Cosmological origin of anomalous radio background

TL;DR

This paper explores a cosmological explanation for the anomalous radio background, proposing that late decays of particles into electrons produce synchrotron radiation, but faces constraints from CMB observations.

Contribution

It introduces a novel mechanism involving particle decays and magnetic fields to explain the radio excess, addressing previous observational challenges.

Findings

Decays of particles >~ 9 GeV can produce the observed radio excess.

Constraints from CMB anisotropy challenge simple decay scenarios.

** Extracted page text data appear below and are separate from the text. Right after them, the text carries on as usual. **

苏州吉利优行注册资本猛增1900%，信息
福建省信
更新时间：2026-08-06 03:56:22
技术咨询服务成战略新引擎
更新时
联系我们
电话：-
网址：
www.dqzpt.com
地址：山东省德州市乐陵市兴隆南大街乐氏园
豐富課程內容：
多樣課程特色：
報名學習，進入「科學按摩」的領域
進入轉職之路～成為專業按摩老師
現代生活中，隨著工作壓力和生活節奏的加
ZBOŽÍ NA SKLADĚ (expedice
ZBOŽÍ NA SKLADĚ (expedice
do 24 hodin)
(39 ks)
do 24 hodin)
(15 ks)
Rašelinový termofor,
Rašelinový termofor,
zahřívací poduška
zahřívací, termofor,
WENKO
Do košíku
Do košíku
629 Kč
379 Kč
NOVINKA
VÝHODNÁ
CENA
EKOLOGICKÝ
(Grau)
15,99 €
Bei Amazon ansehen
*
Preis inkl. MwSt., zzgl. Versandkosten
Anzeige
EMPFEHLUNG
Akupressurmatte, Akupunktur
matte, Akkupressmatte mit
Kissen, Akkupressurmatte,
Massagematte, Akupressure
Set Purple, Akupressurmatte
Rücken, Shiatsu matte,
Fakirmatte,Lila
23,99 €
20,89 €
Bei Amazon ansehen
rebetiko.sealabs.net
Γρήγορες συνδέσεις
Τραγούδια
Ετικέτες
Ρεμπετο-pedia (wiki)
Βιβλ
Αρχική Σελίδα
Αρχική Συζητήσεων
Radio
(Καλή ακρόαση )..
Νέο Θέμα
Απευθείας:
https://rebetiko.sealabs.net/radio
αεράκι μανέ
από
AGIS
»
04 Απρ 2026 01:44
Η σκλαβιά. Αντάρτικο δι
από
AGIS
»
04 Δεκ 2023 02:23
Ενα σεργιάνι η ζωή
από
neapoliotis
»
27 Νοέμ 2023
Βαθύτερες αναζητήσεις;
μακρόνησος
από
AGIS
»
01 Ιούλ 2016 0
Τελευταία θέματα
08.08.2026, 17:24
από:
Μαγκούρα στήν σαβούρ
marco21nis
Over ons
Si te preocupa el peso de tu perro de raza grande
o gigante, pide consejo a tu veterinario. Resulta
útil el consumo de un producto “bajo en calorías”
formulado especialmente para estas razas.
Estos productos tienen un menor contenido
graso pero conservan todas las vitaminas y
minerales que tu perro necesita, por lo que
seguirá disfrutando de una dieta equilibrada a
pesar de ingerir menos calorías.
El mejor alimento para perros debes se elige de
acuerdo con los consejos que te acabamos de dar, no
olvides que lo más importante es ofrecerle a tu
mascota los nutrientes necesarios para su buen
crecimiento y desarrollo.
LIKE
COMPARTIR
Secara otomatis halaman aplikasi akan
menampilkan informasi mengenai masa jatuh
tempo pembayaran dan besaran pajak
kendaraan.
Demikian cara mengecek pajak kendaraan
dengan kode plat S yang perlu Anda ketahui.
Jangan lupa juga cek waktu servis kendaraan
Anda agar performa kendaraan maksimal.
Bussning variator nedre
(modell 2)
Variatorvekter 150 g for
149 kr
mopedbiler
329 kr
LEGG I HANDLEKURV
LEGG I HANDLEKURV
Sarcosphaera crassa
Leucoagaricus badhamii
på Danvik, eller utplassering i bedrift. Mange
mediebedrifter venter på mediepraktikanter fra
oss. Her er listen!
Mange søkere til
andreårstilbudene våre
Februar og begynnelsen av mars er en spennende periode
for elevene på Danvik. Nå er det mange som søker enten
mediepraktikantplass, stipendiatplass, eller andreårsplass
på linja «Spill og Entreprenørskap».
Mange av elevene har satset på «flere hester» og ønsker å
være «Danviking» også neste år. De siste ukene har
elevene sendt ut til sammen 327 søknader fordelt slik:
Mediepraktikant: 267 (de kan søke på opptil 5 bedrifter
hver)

Millicharged particles with dark magnetic fields offer a potential solution.

Abstract

The ARCADE 2 collaboration has reported a significant excess in the isotropic radio background, whose homogeneity cannot be reconciled with clustered sources. This suggests a cosmological origin prior to structure formation. We investigate several potential mechanisms and show that injection of relativistic electrons through late decays of a metastable particle can give rise to the observed excess radio spectrum through synchrotron emission. However, constraints from the cosmic microwave background (CMB) anisotropy, on injection of charged particles and on the primordial magnetic field, present a challenge. The simplest scenario is with a >~ 9 GeV particle decaying into e+e- at a redshift of z ~ 5, in a magnetic field of ~ 5 microgauss, which exceeds the CMB B-field constraints, unless the field was generated after decoupling. Decays into exotic millicharged particles can alleviate this tension, if they emit synchroton radiation in conjunction with a sufficiently large background magnetic field of a dark U(1)' gauge field.